*** Exercise data ***

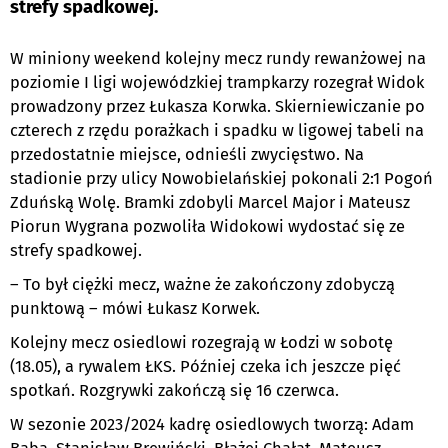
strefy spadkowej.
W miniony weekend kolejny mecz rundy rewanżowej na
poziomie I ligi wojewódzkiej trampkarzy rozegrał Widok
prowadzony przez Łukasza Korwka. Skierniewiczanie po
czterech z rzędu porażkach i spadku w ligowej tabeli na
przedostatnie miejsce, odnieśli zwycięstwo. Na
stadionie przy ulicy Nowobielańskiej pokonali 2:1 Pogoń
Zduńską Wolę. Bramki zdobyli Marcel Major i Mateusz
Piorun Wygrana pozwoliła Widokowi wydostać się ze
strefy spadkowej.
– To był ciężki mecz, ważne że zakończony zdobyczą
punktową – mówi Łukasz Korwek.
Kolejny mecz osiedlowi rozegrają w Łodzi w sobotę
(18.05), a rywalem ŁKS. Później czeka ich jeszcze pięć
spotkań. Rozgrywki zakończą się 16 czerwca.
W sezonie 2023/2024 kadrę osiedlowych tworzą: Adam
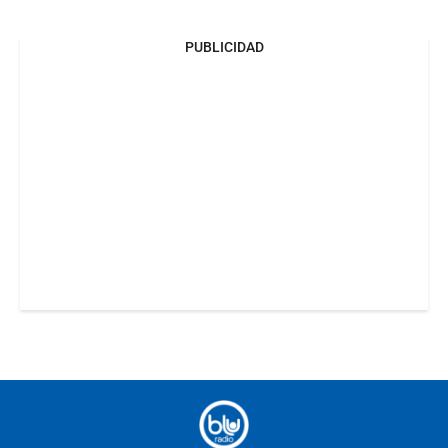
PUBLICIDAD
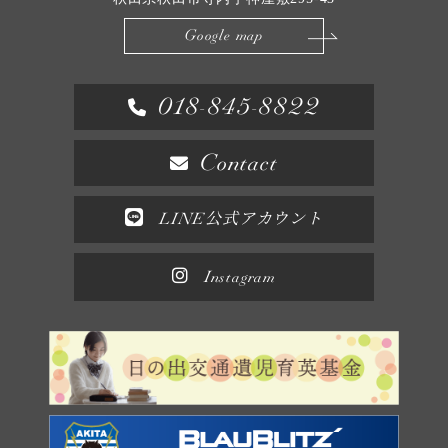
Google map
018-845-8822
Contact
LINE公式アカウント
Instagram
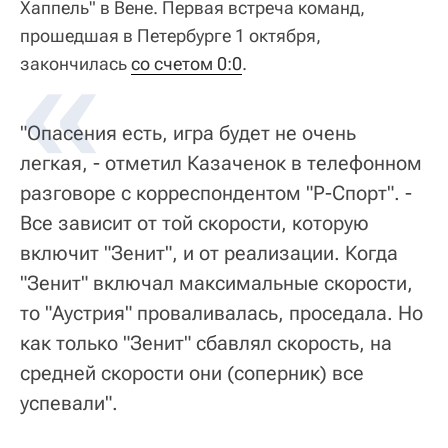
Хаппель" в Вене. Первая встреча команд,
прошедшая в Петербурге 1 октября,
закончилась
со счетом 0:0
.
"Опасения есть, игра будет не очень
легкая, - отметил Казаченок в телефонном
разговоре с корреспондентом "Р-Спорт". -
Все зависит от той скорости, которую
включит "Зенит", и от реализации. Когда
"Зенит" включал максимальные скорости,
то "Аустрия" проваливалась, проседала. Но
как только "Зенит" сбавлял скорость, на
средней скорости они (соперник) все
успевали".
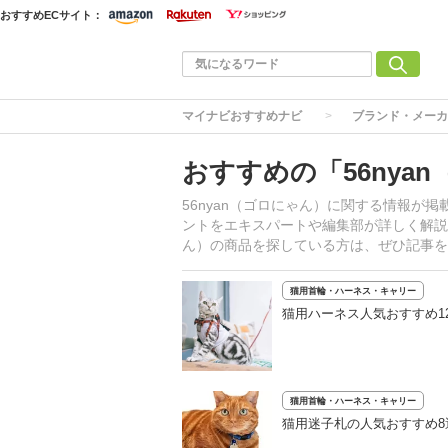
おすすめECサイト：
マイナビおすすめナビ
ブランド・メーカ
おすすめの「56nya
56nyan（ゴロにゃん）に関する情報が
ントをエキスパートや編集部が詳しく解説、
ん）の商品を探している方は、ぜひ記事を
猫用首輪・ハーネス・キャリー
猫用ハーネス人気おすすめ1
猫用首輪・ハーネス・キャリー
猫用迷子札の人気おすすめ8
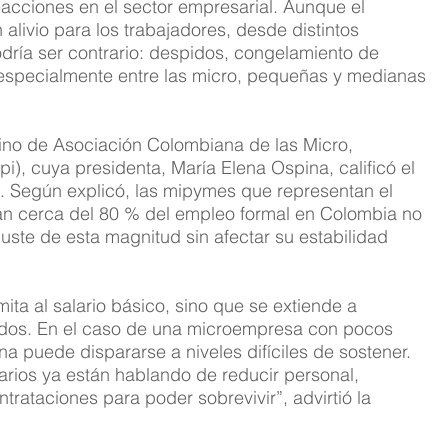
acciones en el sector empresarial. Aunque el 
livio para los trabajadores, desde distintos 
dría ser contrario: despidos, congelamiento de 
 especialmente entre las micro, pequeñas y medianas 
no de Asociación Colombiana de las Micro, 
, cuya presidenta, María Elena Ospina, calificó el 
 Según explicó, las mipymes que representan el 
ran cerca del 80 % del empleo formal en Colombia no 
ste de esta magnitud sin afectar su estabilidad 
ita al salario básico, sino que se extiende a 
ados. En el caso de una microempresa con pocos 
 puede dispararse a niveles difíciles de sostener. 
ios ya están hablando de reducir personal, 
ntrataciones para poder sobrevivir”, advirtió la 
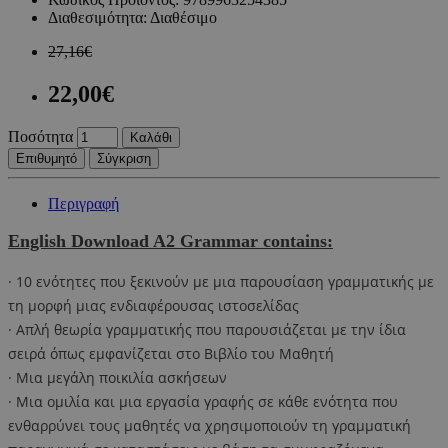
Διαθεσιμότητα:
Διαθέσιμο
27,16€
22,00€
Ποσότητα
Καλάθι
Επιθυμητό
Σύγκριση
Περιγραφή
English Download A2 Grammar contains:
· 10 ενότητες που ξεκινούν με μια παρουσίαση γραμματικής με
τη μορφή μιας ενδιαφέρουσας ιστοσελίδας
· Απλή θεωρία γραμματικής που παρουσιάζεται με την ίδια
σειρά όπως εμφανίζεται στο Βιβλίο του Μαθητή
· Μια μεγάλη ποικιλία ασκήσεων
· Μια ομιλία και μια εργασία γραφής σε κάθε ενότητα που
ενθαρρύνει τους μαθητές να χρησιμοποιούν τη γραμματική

*** End of Exercise data ***

▸ Task prompt: Which lines in the items above contain the string "γραμματικής", matching case exactly? Pick out each such line and copy it in full.

▸ Response to this task:
· 10 ενότητες που ξεκινούν με μια παρουσίαση γραμματικής με
· Απλή θεωρία γραμματικής που παρουσιάζεται με την ίδια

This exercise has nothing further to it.